In the early 1900s, the concept of “retirement” was unknown to most. People essentially worked until they no longer could, due to illness, enfeeblement or death. In the first half of that century, retirement plans and public pensions began to surface as a light at the end of the tunnel. They provided a means to give workers a light at the end of the tunnel.

Initially, plans were simple and low-risk. They provided a steady accrual of low-interest earnings with very high reliability. As the years went by, people actually retired, leaving the active workforce and putting strains on reserves. This also coincided with a growing level of competency and innovations in the world of health care. People were retiring younger, and living longer.

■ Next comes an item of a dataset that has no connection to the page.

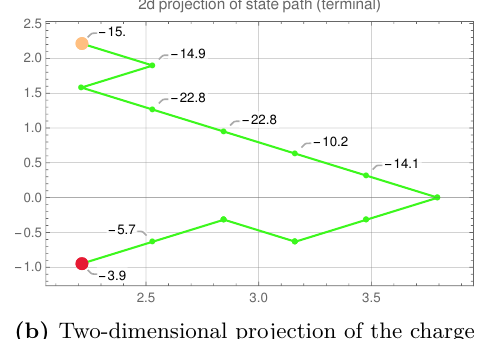
(b) Two-dimensional projection of the charge matrices Q t of the episode connecting the ini- tial state (4.5) (yellow dot) with the final state (4.6) (red dot). The labels indicate the intrinsic values.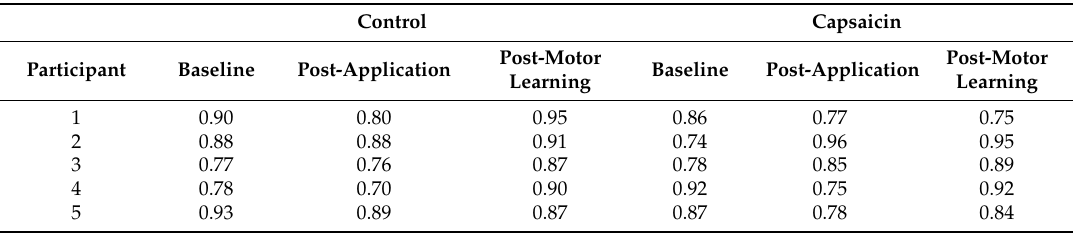
Figure 7. IO curves of control ( A ) and capsaicin ( B ) participants. Note increase in slope for the control ( A ) participants, representative of the significant change in the group data. Table 2. Goodness of fit data (R 2 ) for the capsaicin and control groups at baseline, post-application, and post-motor learning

Investments into retirement plans had to become more aggressive, and created the need to take larger risks on those investments.

The maturation of public plans, growing public payrolls, and benefit enhancements have led to a meteoric rise in pension liabilities. The federal government maintains data on public-pension assets and liabilities going back to 1945. Comparing historical data on pension liabilities to the national gross domestic product gives a decent measure of the size of promised benefits relative to taxpayers' overall ability to pay. In 1960, state and local pension liabilities totaled approximately 12.6% of GDP. By 1990, the ratio had nearly doubled to 22.2% of GDP. Then between 1990 and 2017, the ratio nearly doubled again, growing to approximately 42% of GDP. The total value of retirement benefits already earned by public workers is higher today than it has ever been.